Dans son rapport 2019 sur la liberté de la presse, l’Ong internationale Reporters sans frontières (RSF), a classé la Tunisie à la 72e place sur un total de 180 pays, faisant ainsi une avancée de 25 places par rapport à l’année écoulée (97e) et se positionne à la première place dans le monde arabe. Doit-on s’en féliciter et s’en contenter ?
Par Khémaies Krimi
Non, bien sûr, car les observateurs des médias tunisiens, y compris RSF et le Syndicat nationale des journalistes tunisiens (SNJT), pensent qu’en dépit de ce bon classement, la liberté de presse en Tunisie n’est pas encore réellement ancrée dans les traditions du pays.

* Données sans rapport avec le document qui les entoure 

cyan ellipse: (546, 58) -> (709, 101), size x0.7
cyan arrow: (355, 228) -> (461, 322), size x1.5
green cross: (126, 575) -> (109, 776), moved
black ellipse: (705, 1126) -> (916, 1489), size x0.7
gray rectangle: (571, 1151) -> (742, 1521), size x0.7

«Certes, il y a eu progression de 25 points, mais la Tunisie n’a pas encore atteint la zone des pays où la situation de la liberté de la presse est bonne», dira le directeur du bureau Afrique du Nord de RSF, Souhaib Khayati, en présentant le nouveau rapport de RSF.
Globalement, des analystes indépendants estiment que, contrairement à ce qu’on répète, sur tous les tons et sur toutes les ondes, à savoir que «la liberté de presse et d’expression est l’acquis le plus sûr depuis le 14 janvier 2011», cette liberté fondamentale demeure fragile.
Les menaces qui pèsent sur la presse tunisienne
Cette liberté serait menacée par trois phénomènes, qui sont en train de la dénaturer et d’en faire l’ennemie jurée de la démocratie en Tunisie.
Le premier réside dans cette tendance du milieu politique et du monde de l’argent à vouloir s’approprier les médias et les instrumentaliser pour orienter l’opinion publique.
Le deuxième est perceptible à travers la tendance fâcheuse de quelques animateurs et journalistes véreux à chercher plus le buzz que l’information objective et constructive. Certains d’entre eux, par cupidité, par manque de professionnalisme ou par inculture, font carrément le lit de tous les fléaux socio-politiques (terrorisme, dictature, corruption…).
Le troisième est structurel. Il concerne la formation des journalistes, laquelle est actuellement assurée par deux structures, l’Institut de presse et des sciences de l’information (IPSI, structure académique) et le Centre de perfectionnement des journalistes et communicateurs (CAPJC, structure professionnelle). Les enseignants et animateurs de ces deux structures ont pris le pli, en l’absence de tout contrôle de la qualité, de dispenser plus une formation théorique qu’une formation adaptée aux besoins réels du métier, et ce, des décennies durant.
Agir sur la législation
Pour y remédier, Reporters sans frontière, par la voix de son directeur du bureau Afrique du Nord de RSF, propose d’«améliorer le cadre législatif de la liberté de la presse et d’accélérer la mise en place des instances de régulation, notamment, l’Haute autorité indépendance de la communication audiovisuelle (Haica), en la dotant de garanties nécessaires, dont l’indépendance financière».
Il suggère, également, le remplacement du décret-loi 2011-115 et le décret-loi 2011-116 relatifs notamment à la liberté de la presse et à la communication audiovisuelle, par des lois organiques.
Pour le SNJT, le salut de la liberté de presse passe par l’amélioration des conditions matérielles des journalistes et il demande au gouvernement de hâter «l’activation de la convention collective des journalistes tunisiens». C’est du moins la thèse que défend Fahem Boukaddous, membre du bureau du SNJT.
Pour un débat national sur la liberté de presse
Par-delà le classement de la Tunisie en matière de liberté de la presse et les menaces qui pèsent encore sur cette liberté, il faut reconnaître, que celle-ci est toujours, depuis l’indépendance du pays en 1956, à la recherche d’une légitimité et d’une reconnaissance nationale.
En l’absence d’une prise de conscience populaire salutaire du bien-fondé de cette liberté, aucune force politique, aucune organisation nationale, aucune personnalité, quel que doit son charisme, et aucun homme d’affaires riche n’a osé parrainer une action visant à garantir l’autonomie du secteur et ancrer son indépendance dans les traditions du pays.
Même le soulèvement du 14 janvier 2011, qui a fait tomber le régime dictatorial, n’a pas garanti, ni dans les textes ni dans l’exercice quotidien, une totale liberté de l’information.
L’enjeu serait peut-être d’organiser un débat national sur la liberté de la presse auquel seraient conviées toutes les forces vives du pays, société civile, partis politiques, organisations syndicales, patronales et professionnelles…. Sur la base des conclusions de ce débat, un nouvel article pourrait être élaboré et ajouté à la Constitution, qui garantirait la liberté de la presse de manière irrévocable.
Cet article pourrait s’inspirer – et pourquoi pas – de la Constitution américaine qui stipule que «le Congrès ne fera aucune loi (…) qui restreigne la liberté de la parole ou de la presse». À bon entendeur.